§ **TASK**: Output only the lines of the entries that follow, starting at the one with "with links for" and running down to the one with "Improved typography legibility", both included and unchanged.

*** Opening of DATA PROVIDED ***

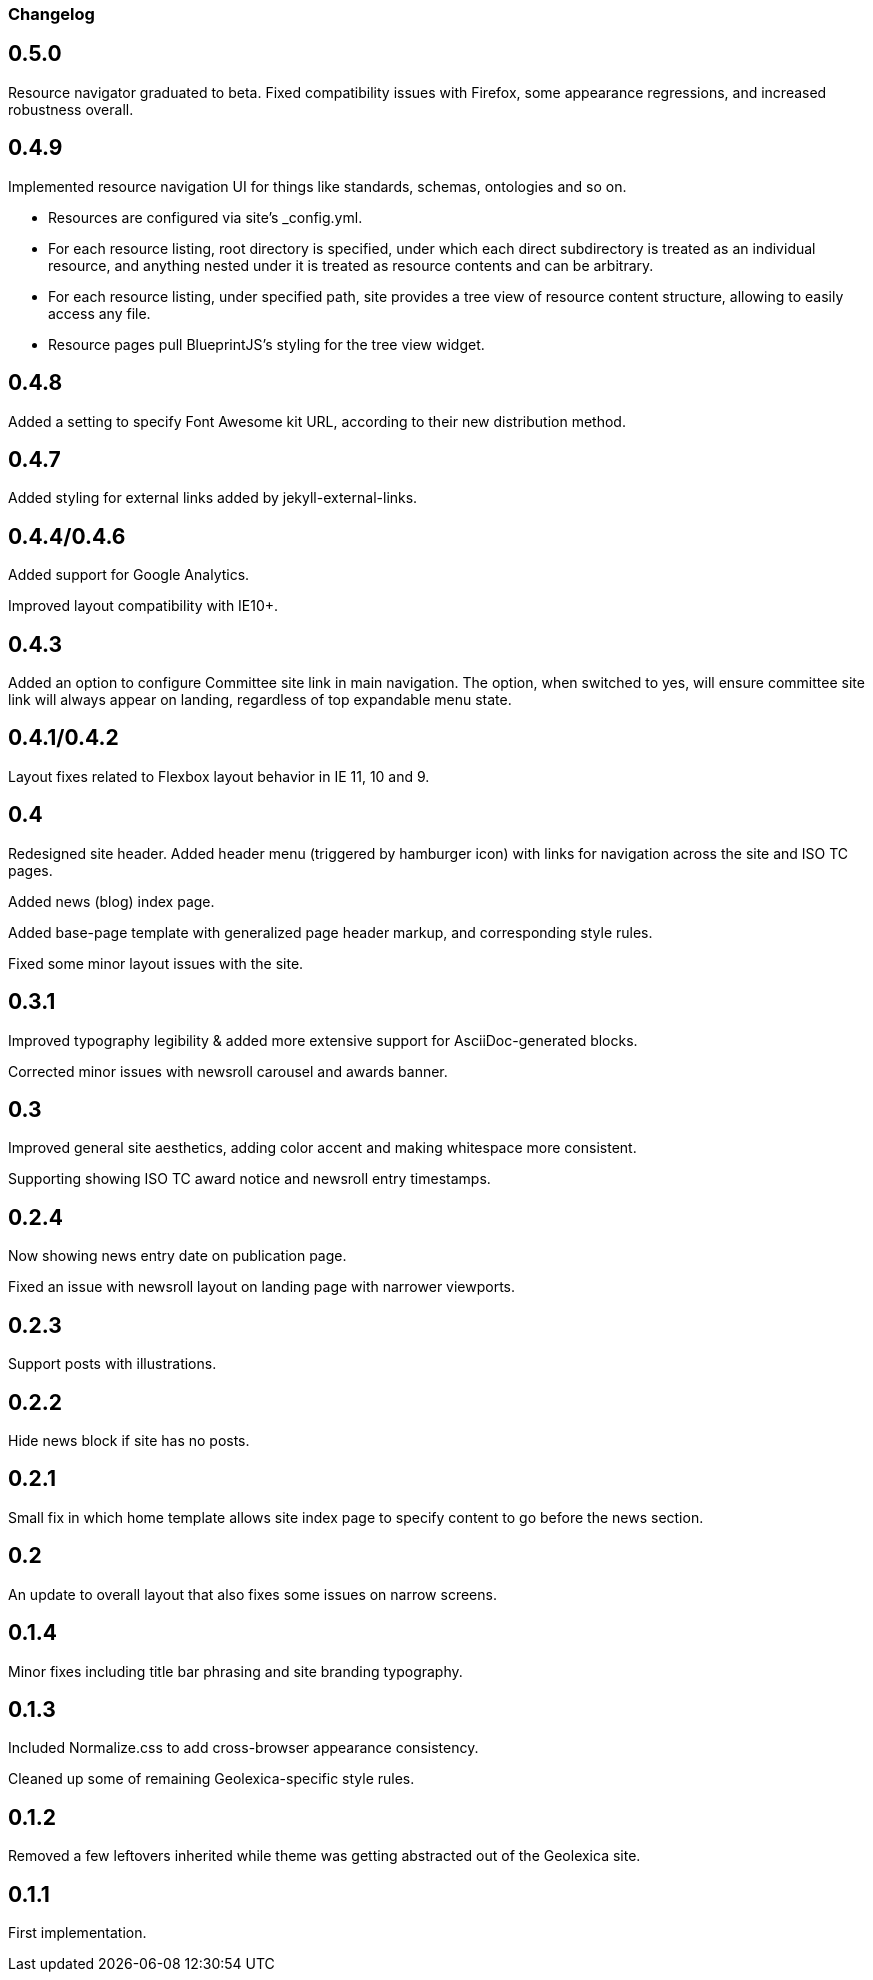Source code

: === Changelog

== 0.5.0

Resource navigator graduated to beta. Fixed compatibility issues with Firefox,
some appearance regressions, and increased robustness overall.

== 0.4.9

Implemented resource navigation UI for things like standards, schemas, ontologies
and so on.

- Resources are configured via site’s _config.yml.

- For each resource listing, root directory
  is specified, under which each direct subdirectory is treated as an individual resource,
  and anything nested under it is treated as resource contents and can be arbitrary.

- For each resource listing, under specified path, site provides a tree view of resource
  content structure, allowing to easily access any file.

- Resource pages pull BlueprintJS’s styling for the tree view widget.

== 0.4.8

Added a setting to specify Font Awesome kit URL,
according to their new distribution method.

== 0.4.7

Added styling for external links added by jekyll-external-links.

== 0.4.4/0.4.6

Added support for Google Analytics.

Improved layout compatibility with IE10+.

== 0.4.3

Added an option to configure Committee site link in main navigation.
The option, when switched to yes, will ensure committee site link
will always appear on landing, regardless of top expandable menu state.

== 0.4.1/0.4.2

Layout fixes related to Flexbox layout behavior in IE 11, 10 and 9.

== 0.4

Redesigned site header. Added header menu (triggered by hamburger icon)
with links for navigation across the site and ISO TC pages.

Added news (blog) index page.

Added base-page template with generalized page header markup,
and corresponding style rules.

Fixed some minor layout issues with the site.

== 0.3.1

Improved typography legibility & added more extensive support for AsciiDoc-generated blocks.

Corrected minor issues with newsroll carousel and awards banner.

== 0.3

Improved general site aesthetics, adding color accent and making whitespace
more consistent.

Supporting showing ISO TC award notice and newsroll entry timestamps.

== 0.2.4

Now showing news entry date on publication page.

Fixed an issue with newsroll layout on landing page with narrower viewports.

== 0.2.3

Support posts with illustrations.

== 0.2.2

Hide news block if site has no posts.

== 0.2.1

Small fix in which home template allows site index page to specify content
to go before the news section.

== 0.2

An update to overall layout that also fixes some issues on narrow screens.

== 0.1.4

Minor fixes including title bar phrasing and site branding typography.

== 0.1.3

Included Normalize.css to add cross-browser appearance consistency.

Cleaned up some of remaining Geolexica-specific style rules.

== 0.1.2

Removed a few leftovers inherited while theme was getting abstracted out of the Geolexica site.

== 0.1.1

First implementation.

*** Close of DATA PROVIDED ***

§ **EXERCISE ANSWER**:
with links for navigation across the site and ISO TC pages.

Added news (blog) index page.

Added base-page template with generalized page header markup,
and corresponding style rules.

Fixed some minor layout issues with the site.

== 0.3.1

Improved typography legibility & added more extensive support for AsciiDoc-generated blocks.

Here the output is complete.